Texto de origem:
┌──
50. Pode-se agora compreender o verdadeiro significado da lei natural: ela refere-se à natureza própria e original do homem, à «natureza da pessoa humana»,89 que é a pessoa mesma na unidade de alma e corpo, na unidade das suas inclinações tanto de ordem espiritual como biológica, e de todas as outras características específicas, necessárias para a obtenção do seu fim. «A lei moral natural exprime e prescreve as finalidades, os direitos e os deveres que se fundamentam sobre a natureza corporal e espiritual da pessoa humana. Portanto, não pode ser concebida como uma tendência normativa meramente biológica, mas deve ser definida como a ordem racional segundo a qual o homem é chamado pelo Criador a dirigir e regular a sua vida e os seus actos e, particularmente, a usar e dispor do próprio corpo».90 Por exemplo, a origem e o fundamento do dever de respeitar absolutamente a vida humana devem-se encontrar na dignidade própria da pessoa, e não simplesmente na inclinação natural para conservar a própria vida física. Assim, a vida humana, mesmo sendo um bem fundamental do homem, ganha um significado moral pela referência ao bem da pessoa, que deve ser sempre afirmada por si própria: enquanto é sempre moralmente ilícito matar um ser humano inocente, pode ser lícito, louvável ou até mesmo obrigatório dar a própria vida (cf. Jo 15, 13) por amor do próximo ou em testemunho da verdade. Na realidade, só fazendo referência à pessoa humana na sua «totalidade unificada», ou seja, «alma que se exprime no corpo e corpo informado por um espírito imortal»,91 pode ser lido o significado especificamente humano do corpo. Com efeito, as inclinações naturais adquirem dimensão moral, apenas enquanto se referem à pessoa humana e à sua autêntica realização, a qual, por seu lado, pode acontecer sempre e somente na natureza humana. Rejeitando as manipulações da corporeidade que alteram o seu significado humano, a Igreja serve o homem indicando-lhe o caminho do verdadeiro amor, o único onde ele pode encontrar o verdadeiro Deus.

A lei natural, assim entendida, não deixa espaço à divisão entre liberdade e natureza. De facto, estas estão harmonicamente ligadas entre si, e intimamente aliadas uma à outra.

«Mas ao princípio não foi assim» (Mt 19, 8)
└──
Dados fornecidos:
┌──
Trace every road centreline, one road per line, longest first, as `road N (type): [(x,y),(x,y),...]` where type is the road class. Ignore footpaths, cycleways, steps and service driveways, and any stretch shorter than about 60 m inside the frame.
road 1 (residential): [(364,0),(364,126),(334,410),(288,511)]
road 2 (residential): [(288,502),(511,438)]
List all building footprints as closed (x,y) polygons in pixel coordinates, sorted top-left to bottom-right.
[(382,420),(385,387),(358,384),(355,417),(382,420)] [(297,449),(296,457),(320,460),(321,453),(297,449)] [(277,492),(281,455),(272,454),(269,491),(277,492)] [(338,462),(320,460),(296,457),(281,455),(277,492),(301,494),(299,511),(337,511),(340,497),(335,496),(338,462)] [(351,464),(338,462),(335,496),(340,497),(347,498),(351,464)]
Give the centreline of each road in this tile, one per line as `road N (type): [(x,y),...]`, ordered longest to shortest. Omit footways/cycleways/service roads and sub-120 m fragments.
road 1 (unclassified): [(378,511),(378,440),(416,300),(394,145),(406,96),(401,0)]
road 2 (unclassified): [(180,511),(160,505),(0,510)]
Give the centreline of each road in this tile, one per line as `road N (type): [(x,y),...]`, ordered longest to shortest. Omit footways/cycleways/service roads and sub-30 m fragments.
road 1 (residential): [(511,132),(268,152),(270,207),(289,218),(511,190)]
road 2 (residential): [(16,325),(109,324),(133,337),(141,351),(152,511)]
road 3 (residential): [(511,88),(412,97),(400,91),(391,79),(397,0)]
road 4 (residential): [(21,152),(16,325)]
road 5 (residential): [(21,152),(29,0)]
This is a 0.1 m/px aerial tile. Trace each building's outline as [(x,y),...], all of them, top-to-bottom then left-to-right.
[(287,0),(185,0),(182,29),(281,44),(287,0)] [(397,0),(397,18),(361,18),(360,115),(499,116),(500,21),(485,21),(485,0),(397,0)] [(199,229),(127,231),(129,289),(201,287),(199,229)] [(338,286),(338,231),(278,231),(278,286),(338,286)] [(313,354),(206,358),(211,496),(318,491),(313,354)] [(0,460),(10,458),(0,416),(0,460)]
└──
O que fazer: Indique se cada afirmação concorda com o texto sobre a lei natural, respondendo sim ou não e citando as palavras do texto que decidem. 1. A lei moral natural deve ser concebida como uma tendência normativa meramente biológica. 2. O fundamento do dever de respeitar a vida humana está na dignidade própria da pessoa. 3. A lei natural deixa espaço à divisão entre liberdade e natureza.

Resultado do exercício:
1. Não: «não pode ser concebida como uma tendência normativa meramente biológica».
2. Sim: «a origem e o fundamento do dever de respeitar absolutamente a vida humana devem-se encontrar na dignidade própria da pessoa».
3. Não: «A lei natural, assim entendida, não deixa espaço à divisão entre liberdade e natureza.»